Print the records exactly. Miss nothing.
*** Data section
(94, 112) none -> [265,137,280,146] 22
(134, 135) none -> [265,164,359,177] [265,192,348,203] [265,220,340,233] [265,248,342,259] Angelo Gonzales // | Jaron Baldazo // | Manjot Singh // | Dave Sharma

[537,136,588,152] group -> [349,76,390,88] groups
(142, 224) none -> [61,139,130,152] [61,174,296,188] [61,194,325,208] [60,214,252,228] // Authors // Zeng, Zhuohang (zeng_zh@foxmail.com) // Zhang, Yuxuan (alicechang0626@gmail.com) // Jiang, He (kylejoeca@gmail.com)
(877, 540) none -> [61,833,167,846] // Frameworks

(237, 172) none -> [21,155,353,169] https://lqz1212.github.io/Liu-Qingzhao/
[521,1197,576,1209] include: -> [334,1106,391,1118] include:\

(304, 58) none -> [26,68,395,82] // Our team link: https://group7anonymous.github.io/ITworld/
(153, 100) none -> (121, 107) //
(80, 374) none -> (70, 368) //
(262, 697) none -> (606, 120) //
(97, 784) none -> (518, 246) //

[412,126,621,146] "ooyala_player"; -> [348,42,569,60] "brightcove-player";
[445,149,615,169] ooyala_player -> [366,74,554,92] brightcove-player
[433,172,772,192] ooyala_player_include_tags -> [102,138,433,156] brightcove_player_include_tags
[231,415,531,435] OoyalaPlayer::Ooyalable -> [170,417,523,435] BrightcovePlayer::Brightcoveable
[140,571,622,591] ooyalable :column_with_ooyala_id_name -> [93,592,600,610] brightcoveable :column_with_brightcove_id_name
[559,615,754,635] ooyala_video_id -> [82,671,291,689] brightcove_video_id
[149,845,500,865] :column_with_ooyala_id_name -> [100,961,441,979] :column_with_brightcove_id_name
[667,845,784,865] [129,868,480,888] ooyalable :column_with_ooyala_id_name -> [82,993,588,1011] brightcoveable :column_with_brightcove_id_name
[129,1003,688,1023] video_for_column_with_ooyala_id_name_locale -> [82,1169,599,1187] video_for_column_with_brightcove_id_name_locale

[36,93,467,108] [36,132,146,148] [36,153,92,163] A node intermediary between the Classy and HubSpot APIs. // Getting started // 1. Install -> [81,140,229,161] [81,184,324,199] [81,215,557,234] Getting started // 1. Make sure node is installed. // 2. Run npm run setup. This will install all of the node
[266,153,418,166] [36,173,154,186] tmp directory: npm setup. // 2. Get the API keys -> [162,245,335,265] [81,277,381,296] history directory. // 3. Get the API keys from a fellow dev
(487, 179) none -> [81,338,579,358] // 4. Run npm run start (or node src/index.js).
******
> Answer section:
(94, 112) none -> [265,137,280,146] 22
(134, 135) none -> [265,164,359,177] [265,192,348,203] [265,220,340,233] [265,248,342,259] Angelo Gonzales // | Jaron Baldazo // | Manjot Singh // | Dave Sharma

[537,136,588,152] group -> [349,76,390,88] groups
(142, 224) none -> [61,139,130,152] [61,174,296,188] [61,194,325,208] [60,214,252,228] // Authors // Zeng, Zhuohang (zeng_zh@foxmail.com) // Zhang, Yuxuan (alicechang0626@gmail.com) // Jiang, He (kylejoeca@gmail.com)
(877, 540) none -> [61,833,167,846] // Frameworks

(237, 172) none -> [21,155,353,169] https://lqz1212.github.io/Liu-Qingzhao/
[521,1197,576,1209] include: -> [334,1106,391,1118] include:\

(304, 58) none -> [26,68,395,82] // Our team link: https://group7anonymous.github.io/ITworld/
(153, 100) none -> (121, 107) //
(80, 374) none -> (70, 368) //
(262, 697) none -> (606, 120) //
(97, 784) none -> (518, 246) //

[412,126,621,146] "ooyala_player"; -> [348,42,569,60] "brightcove-player";
[445,149,615,169] ooyala_player -> [366,74,554,92] brightcove-player
[433,172,772,192] ooyala_player_include_tags -> [102,138,433,156] brightcove_player_include_tags
[231,415,531,435] OoyalaPlayer::Ooyalable -> [170,417,523,435] BrightcovePlayer::Brightcoveable
[140,571,622,591] ooyalable :column_with_ooyala_id_name -> [93,592,600,610] brightcoveable :column_with_brightcove_id_name
[559,615,754,635] ooyala_video_id -> [82,671,291,689] brightcove_video_id
[149,845,500,865] :column_with_ooyala_id_name -> [100,961,441,979] :column_with_brightcove_id_name
[667,845,784,865] [129,868,480,888] ooyalable :column_with_ooyala_id_name -> [82,993,588,1011] brightcoveable :column_with_brightcove_id_name
[129,1003,688,1023] video_for_column_with_ooyala_id_name_locale -> [82,1169,599,1187] video_for_column_with_brightcove_id_name_locale

[36,93,467,108] [36,132,146,148] [36,153,92,163] A node intermediary between the Classy and HubSpot APIs. // Getting started // 1. Install -> [81,140,229,161] [81,184,324,199] [81,215,557,234] Getting started // 1. Make sure node is installed. // 2. Run npm run setup. This will install all of the node
[266,153,418,166] [36,173,154,186] tmp directory: npm setup. // 2. Get the API keys -> [162,245,335,265] [81,277,381,296] history directory. // 3. Get the API keys from a fellow dev
(487, 179) none -> [81,338,579,358] // 4. Run npm run start (or node src/index.js).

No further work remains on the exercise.